(Goal of the exercise)
Go through the data and copy each line where the string "UNRWA" appears.

(Collected data)
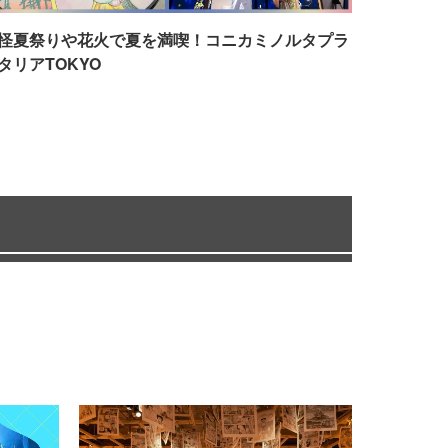
怪夏祭りや花火で夏を満喫！コニカミノルタプラ
タリアTOKYO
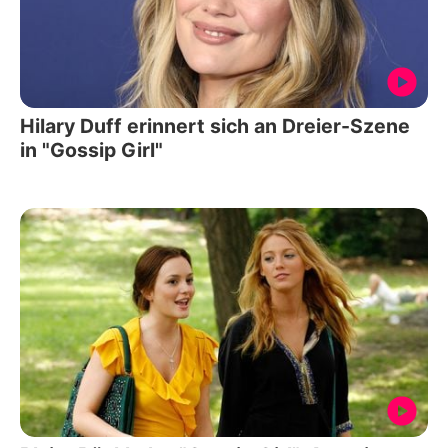
Hilary Duff erinnert sich an Dreier-Szene
in "Gossip Girl"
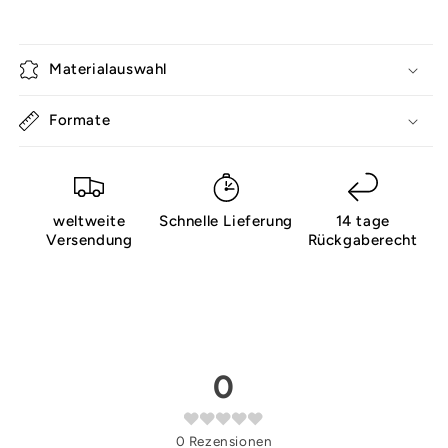
Materialauswahl
Formate
weltweite
Schnelle Lieferung
14 tage
Versendung
Rückgaberecht
0
0
Rezensionen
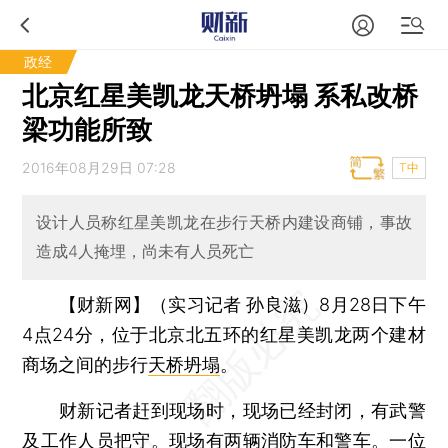
政经
北京红星美凯龙天桥坍塌 系私改桥
梁功能所致
2016年08月29日 07:28
T中
设计人员称红星美凯龙在步行天桥内建设商铺，事故
造成4人掩埋，尚未有人员死亡
【财新网】（实习记者 孙良滋）
8月28日下午
4点24分，位于北京北五环的红星美凯龙两个建材
商场之间的步行
天桥坍塌
。
财新记者赶到现场时，现场已经封闭，有武警
及工作人员把守。现场有两辆消防车和警车。一位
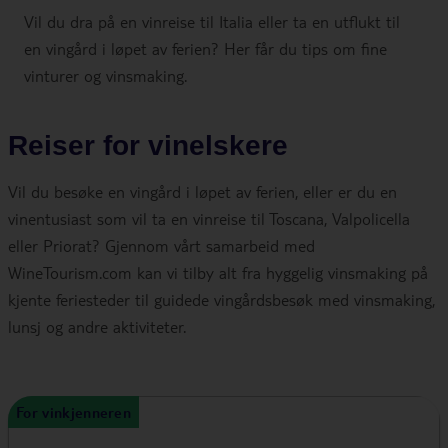
Vil du dra på en vinreise til Italia eller ta en utflukt til
en vingård i løpet av ferien? Her får du tips om fine
vinturer og vinsmaking.
Reiser for vinelskere
Vil du besøke en vingård i løpet av ferien, eller er du en
vinentusiast som vil ta en vinreise til Toscana, Valpolicella
eller Priorat? Gjennom vårt samarbeid med
WineTourism.com kan vi tilby alt fra hyggelig vinsmaking på
kjente feriesteder til guidede vingårdsbesøk med vinsmaking,
lunsj og andre aktiviteter.
For vinkjenneren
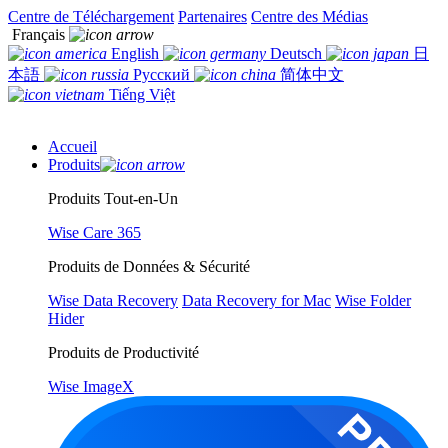
Centre de Téléchargement
Partenaires
Centre des Médias
Français
English
Deutsch
日
本語
Русский
简体中文
Tiếng Việt
Accueil
Produits
Produits Tout-en-Un
Wise Care 365
Produits de Données & Sécurité
Wise Data Recovery
Data Recovery for Mac
Wise Folder
Hider
Produits de Productivité
Wise ImageX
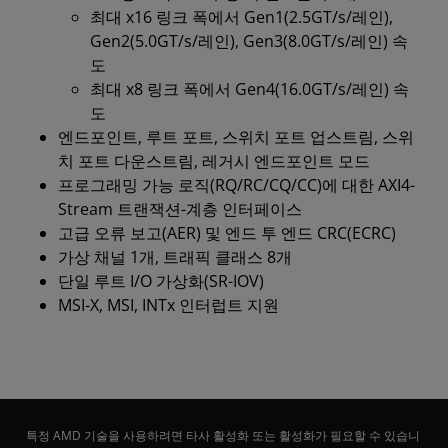
최대 x16 링크 폭에서 Gen1(2.5GT/s/레인),
Gen2(5.0GT/s/레인), Gen3(8.0GT/s/레인) 속
도
최대 x8 링크 폭에서 Gen4(16.0GT/s/레인) 속
도
엔드포인트, 루트 포트, 스위치 포트 업스트림, 스위
치 포트 다운스트림, 레거시 엔드포인트 모드
프로그래밍 가능 로직(RQ/RC/CQ/CC)에 대한 AXI4-
Stream 트랜잭션-계층 인터페이스
고급 오류 보고(AER) 및 엔드 투 엔드 CRC(ECRC)
가상 채널 1개, 트래픽 클래스 8개
단일 루트 I/O 가상화(SR-IOV)
MSI-X, MSI, INTx 인터럽트 지원
특정 AMD 기술을 사용하려면 타사 활성화 또는 활성화가 필요할 수 있습니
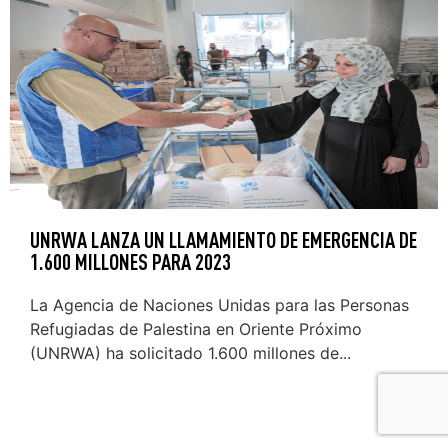
UNRWA LANZA UN LLAMAMIENTO DE EMERGENCIA DE
1.600 MILLONES PARA 2023
La Agencia de Naciones Unidas para las Personas
Refugiadas de Palestina en Oriente Próximo
(UNRWA) ha solicitado 1.600 millones de...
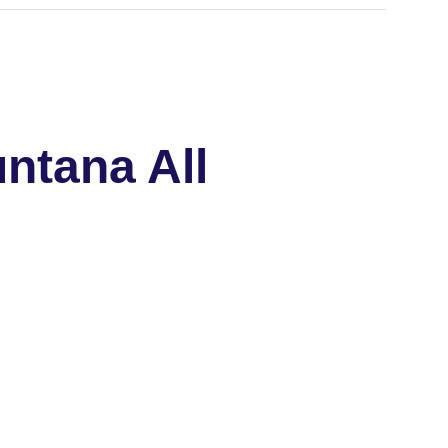
ntana All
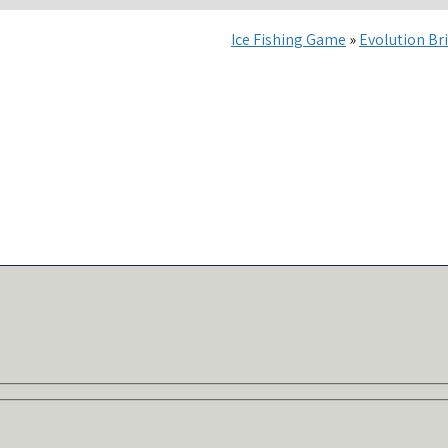
Ice Fishing Game
»
Evolution Bri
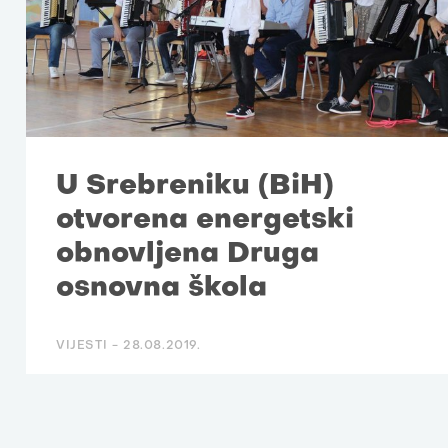
U Srebreniku (BiH)
otvorena energetski
obnovljena Druga
osnovna škola
VIJESTI -
28.08.2019.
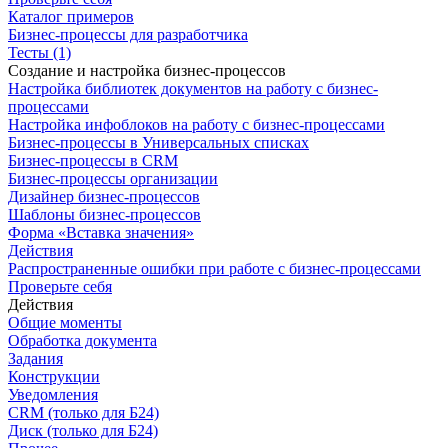
Каталог примеров
Бизнес-процессы для разработчика
Тесты (1)
Создание и настройка бизнес-процессов
Настройка библиотек документов на работу с бизнес-
процессами
Настройка инфоблоков на работу с бизнес-процессами
Бизнес-процессы в Универсальных списках
Бизнес-процессы в CRM
Бизнес-процессы организации
Дизайнер бизнес-процессов
Шаблоны бизнес-процессов
Форма «Вставка значения»
Действия
Распространенные ошибки при работе с бизнес-процессами
Проверьте себя
Действия
Общие моменты
Обработка документа
Задания
Конструкции
Уведомления
CRM (только для Б24)
Диск (только для Б24)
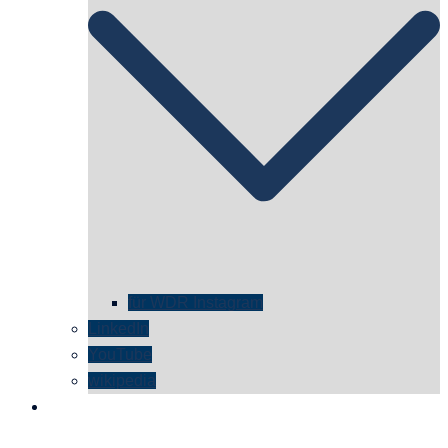
für WDR Instagram
LinkedIn
YouTube
wikipedia
kontakt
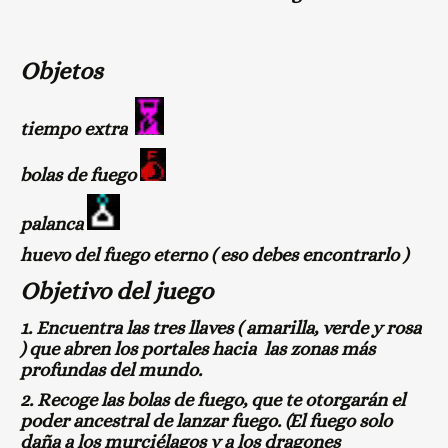
Objetos
tiempo extra
bolas de fuego
palanca
huevo del fuego eterno ( eso debes encontrarlo )
Objetivo del juego
1. Encuentra las tres llaves ( amarilla, verde y rosa
) que abren los portales hacia las zonas más
profundas del mundo.
2. Recoge las bolas de fuego, que te otorgarán el
poder ancestral de lanzar fuego. (El fuego solo
daña a los murciélagos y a los dragones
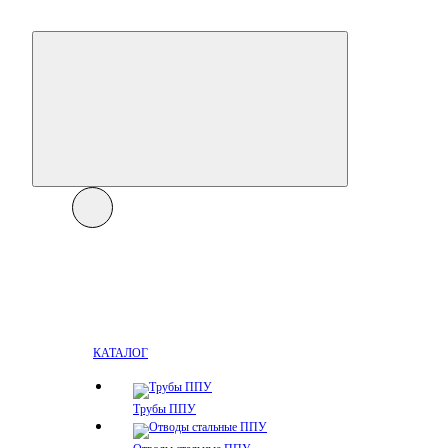
КАТАЛОГ
Трубы ППУ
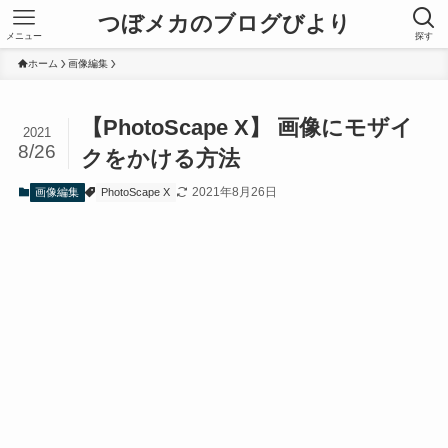
つぼメカのブログびより
メニュー
探す
ホーム
画像編集
【PhotoScape X】 画像にモザイ
2021
8/26
クをかける方法
2021年8月26日
画像編集
PhotoScape X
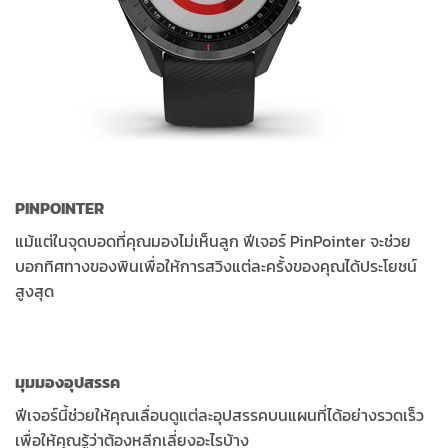
PINPOINTER
แม้แต่ในจุดบอดที่คุณมองไม่เห็นลูก ฟีเจอร์ PinPointer จะช่วย
บอกทิศทางของพินเพื่อให้การสวิงแต่ละครั้งของคุณได้ประโยชน์
สูงสุด
มุมมองอุปสรรค
ฟีเจอร์นี้ช่วยให้คุณเลื่อนดูแต่ละอุปสรรคบนแผนที่ได้อย่างรวดเร็ว
เพื่อให้คุณรู้ว่าต้องหลีกเลี่ยงอะไรบ้าง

(Task result)
UNRWA LANZA UN LLAMAMIENTO DE EMERGENCIA DE
(UNRWA) ha solicitado 1.600 millones de...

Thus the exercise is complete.